Von Anfang an war es Deutschland wichtig, für die Idee der UN, also für internationale Zusammenarbeit und Kooperation zu werben. Dem wachsenden Nationalismus eines Donald Trump wollen Deutschland und Frankreich ihren multilateralen Ansatz entgegensetzen. Die "Zwillingspräsidentschaft" ist bereits ein Zeichen dieser Idee, aber auch mit den anderen europäischen Mitgliedern des Sicherheitsrats (zurzeit noch Großbritannien, Belgien und Polen) haben sich Deutschland und Frankreich eng abgestimmt. Zusammen setzen sich die EU-Staaten für den Erhalt internationaler Absprachen und Verträge wie dem Pariser Klimaabkommen oder dem INF-Vertrag zur nuklearen Abrüstung ein. Auch auf die Einhaltung von UN-Resolutionen pochen Deutschland und Frankreich im Sicherheitsrat. So hat Deutschlands UN-Botschafter Heusgen den USA zuletzt vehement den Bruch internationalen Rechts durch die Anerkennung Jerusalems als Hauptstadt Israels und den Verstoß gegen die Golanresolution der Vereinten Nationen vorgeworfen.

Warum wirken die Vereinten Nationen in den großen Krisen so machtlos?
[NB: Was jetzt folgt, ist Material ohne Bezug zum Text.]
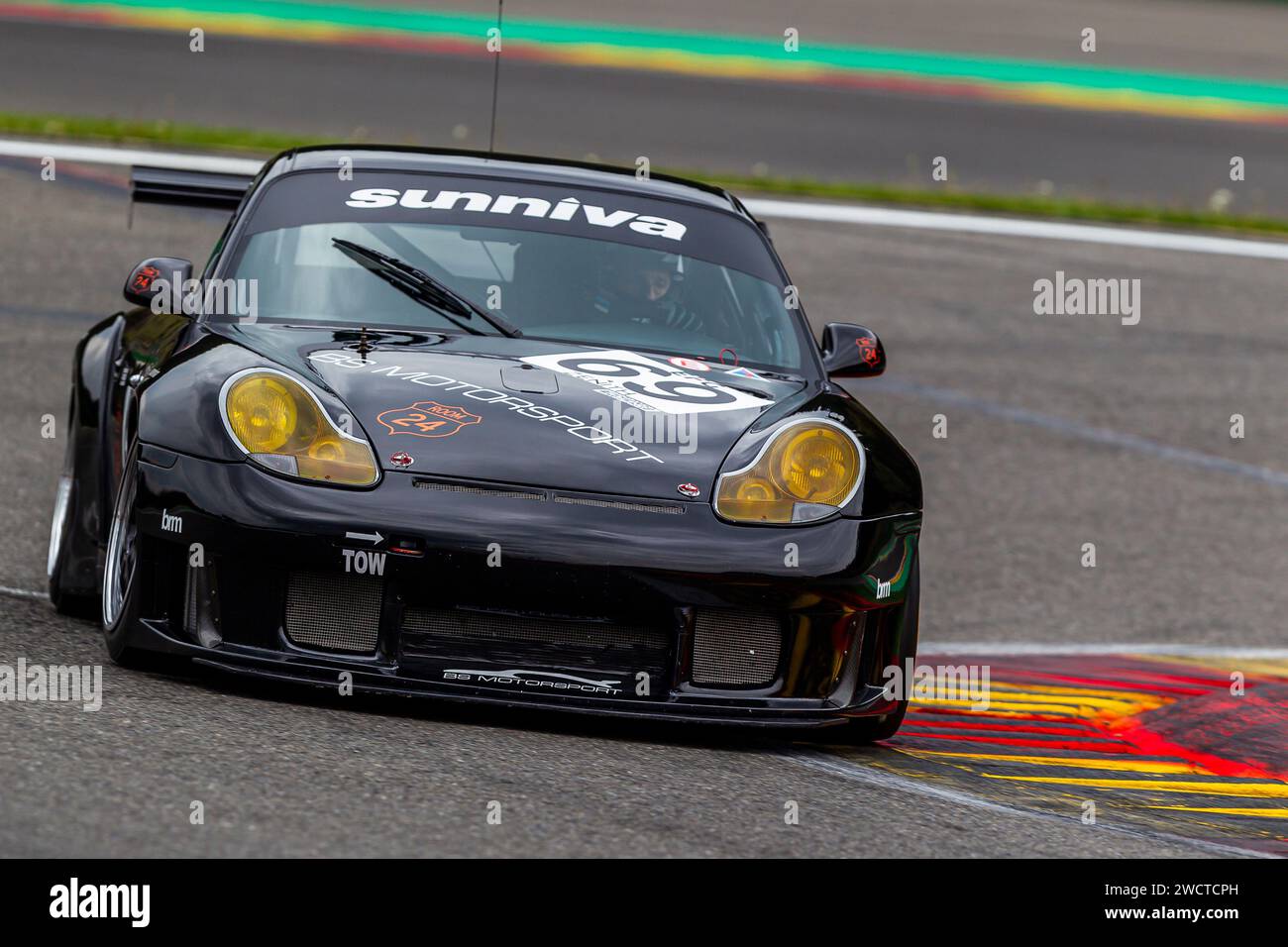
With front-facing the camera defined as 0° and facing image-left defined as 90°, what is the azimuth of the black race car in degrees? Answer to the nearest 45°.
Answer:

Tatsächlich ist der Sicherheitsrat bei den großen weltpolitischen Fragen oft gespalten. Auf eine Syrien-Resolution etwa kann sich das Gremium seit Jahren nicht einigen, weil die USA und Russland unterschiedliche Interessen verfolgen, beide aber über ein Veto-Recht im höchsten UN-Gremium verfolgen. Auch bei der Krise in Venezuela konnte sich der Sicherheitsrat auf keine gemeinsame Linie einigen. Einer Resolution der USA, in der sie Hilfslieferungen und faire Wahlen forderten, schlossen sich Deutschland, Frankreich und die anderen Europäer an. Russland und China blockierten die Resolution aber per Veto. Damit war zum wiederholten Mal der UN-Sicherheitsrat in der Bewertung eines Konflikts uneins und das Gremium bildete die Spaltung der internationalen Staatengemeinschaft nur ab.

Die Mitglieder des UN-Sicherheitsrates

Bekommt Deutschland auf Dauer einen Sitz im Sicherheitsrat?

Schon seit der Wiedervereinigung setzt sich Deutschland für einen eigenen ständigen Sitz im UN-Sicherheitsrat ein. Zuletzt erst haben Deutschland und Frankreich im gemeinsamen Aachener Vertrag eine Reform der Vereinten Nationen und einen ständigen Sitz Deutschlands zum gemeinsamen Ziel erklärt. Argumente hat Deutschland viele auf seiner Seite: viertgrößter Beitragszahler, großer Truppensteller im Rahmen der Vereinten Nationen und weltweit engagiert auf wichtigen Feldern der Vereinten Nationen wie Klimapolitik, Menschrechte und Abrüstung. Deutschland setzt sich nicht allein für eine Reform ein: auch Brasilien, Japan und Indien kämpfen für neue Sitze im UN-Sicherheitsrat. Tatsächlich geht es aber beim Ziel einer UN-Reform nur "millimeterweise voran" wie kürzlich ein UN-Diplomat erklärte. Deutschland muss also seine Zeit als gewähltes Mitglied im höchsten UN-Gremium auskosten - eine Dauerpräsenz ist nicht in Sicht.